**Problem details:**
Whenever a picture appears, leave it out while repeating all the other data exactly.

**Material provided:**

━━━━

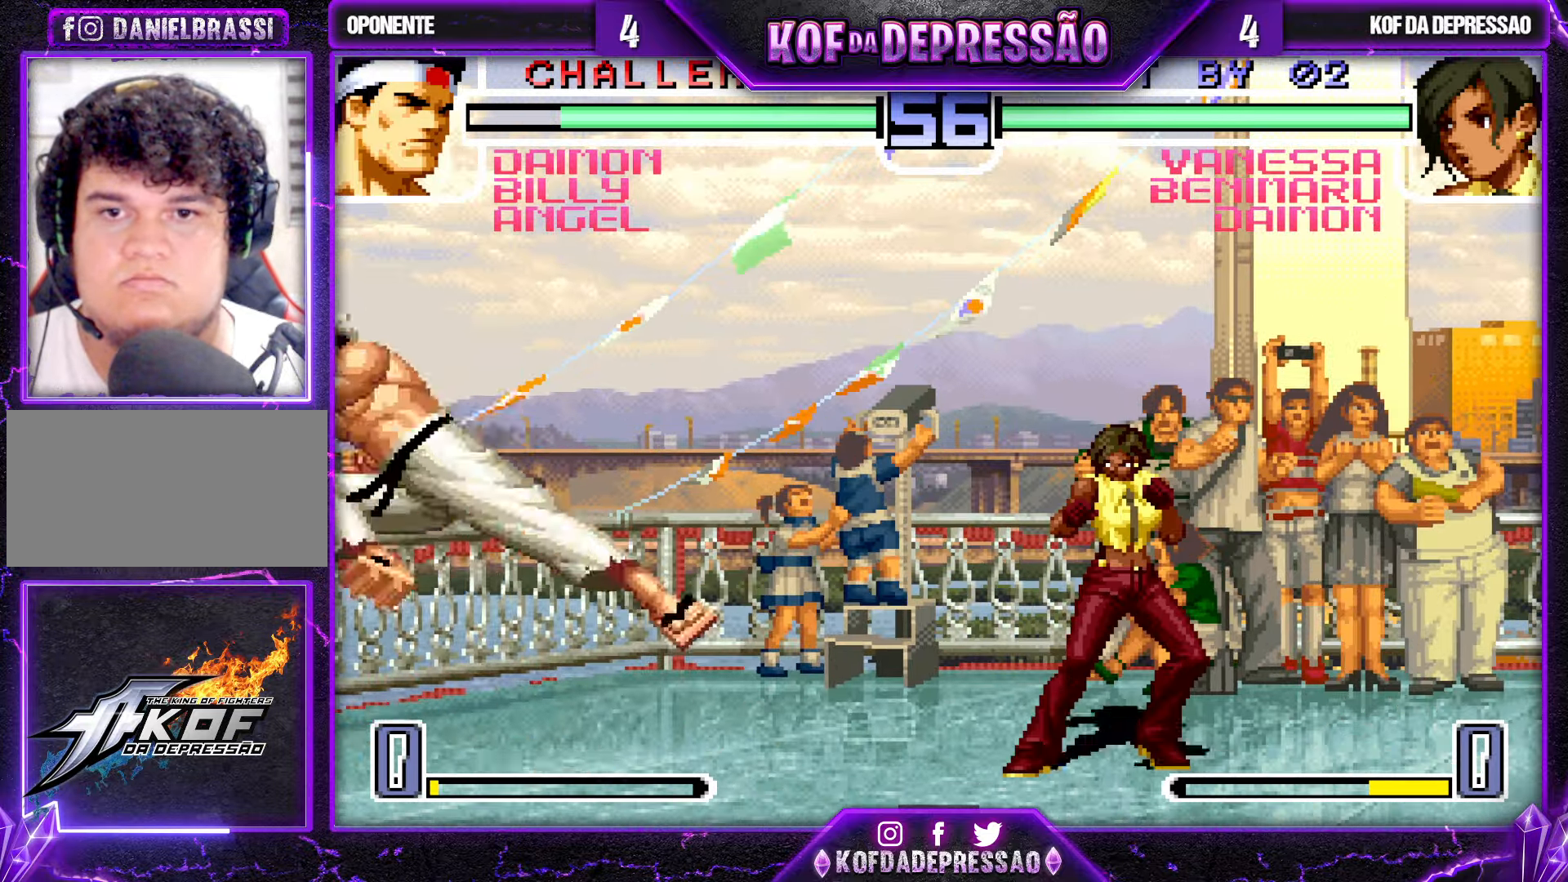
{"dt_ms": 500, "buttons": [], "left_stick": "right", "events": [[50, "left_stick", "center"], [117, "left_stick", "down"], [200, "left_stick", "up-left"], [284, "left_stick", "center"], [334, "left_stick", "right"]]}
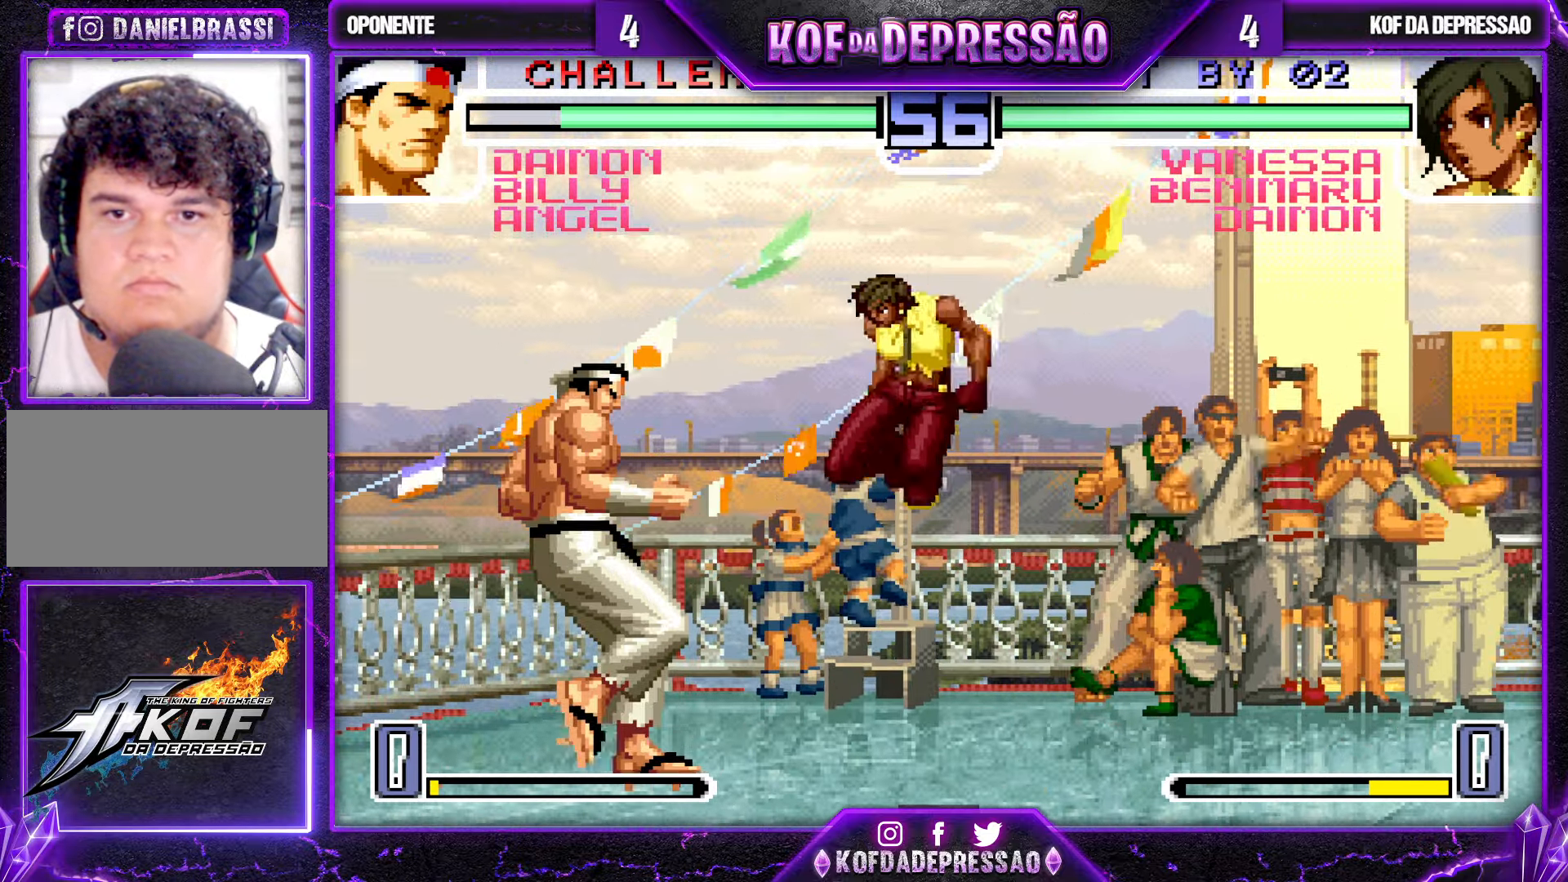
{"dt_ms": 500, "buttons": [], "left_stick": "right", "events": [[117, "SQUARE", "down"], [200, "SQUARE", "up"]]}
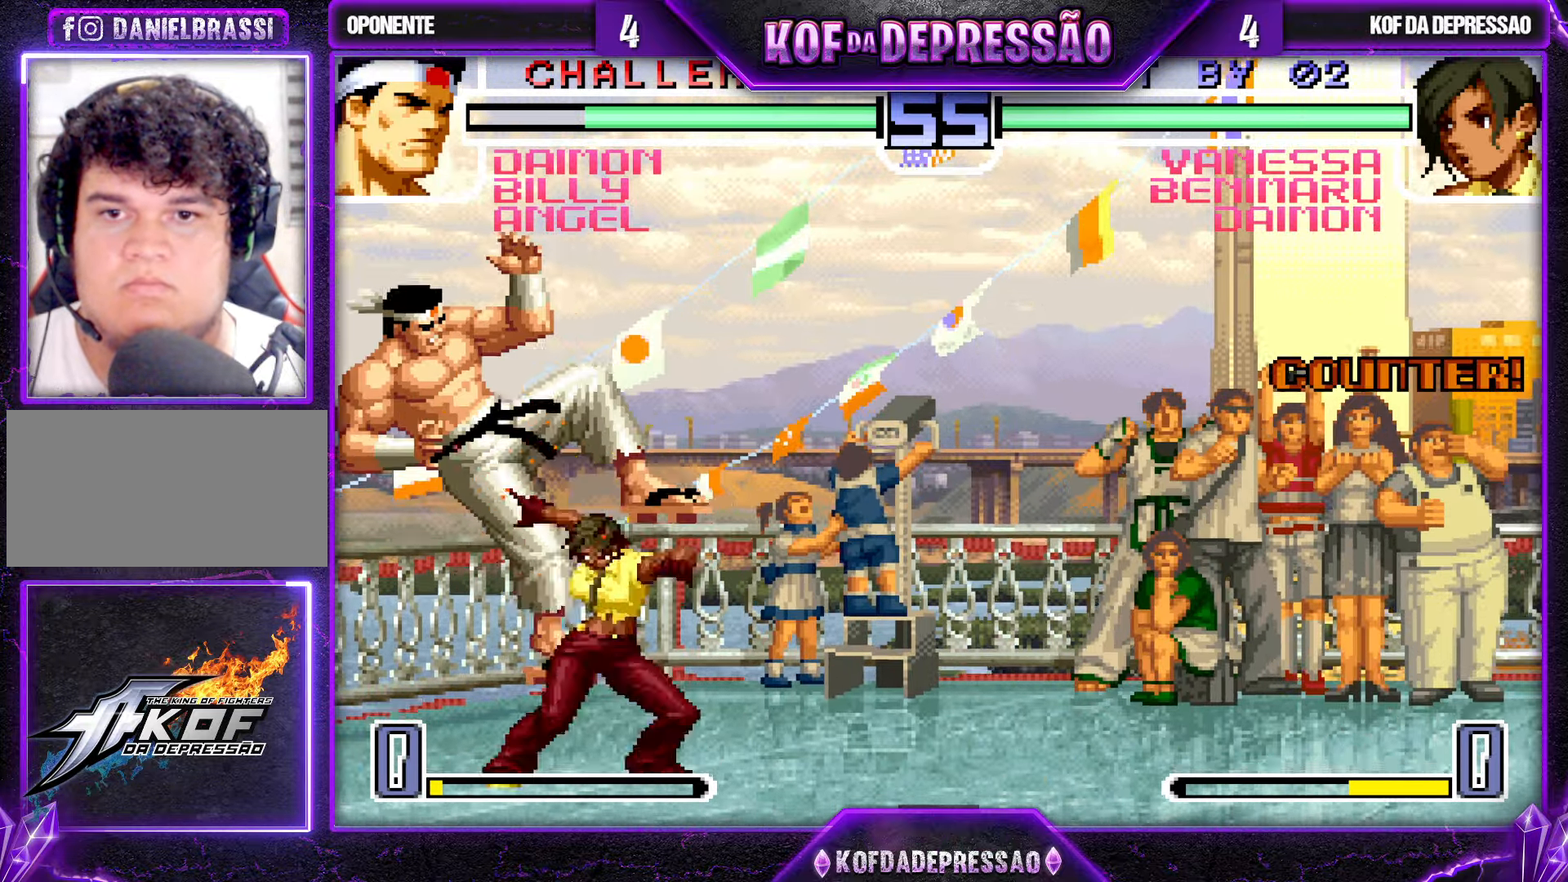
{"dt_ms": 500, "buttons": [], "left_stick": "right", "events": [[150, "left_stick", "center"], [234, "left_stick", "up-left"], [300, "left_stick", "center"], [384, "CROSS", "down"], [384, "R1", "down"], [434, "R1", "up"], [450, "CROSS", "up"], [500, "left_stick", "right"]]}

━━━━

**Answer section:**
{"dt_ms": 500, "buttons": [], "left_stick": "right", "events": [[50, "left_stick", "center"], [117, "left_stick", "down"], [200, "left_stick", "up-left"], [284, "left_stick", "center"], [334, "left_stick", "right"]]}
{"dt_ms": 500, "buttons": [], "left_stick": "right", "events": [[117, "SQUARE", "down"], [200, "SQUARE", "up"]]}
{"dt_ms": 500, "buttons": [], "left_stick": "right", "events": [[150, "left_stick", "center"], [234, "left_stick", "up-left"], [300, "left_stick", "center"], [384, "CROSS", "down"], [384, "R1", "down"], [434, "R1", "up"], [450, "CROSS", "up"], [500, "left_stick", "right"]]}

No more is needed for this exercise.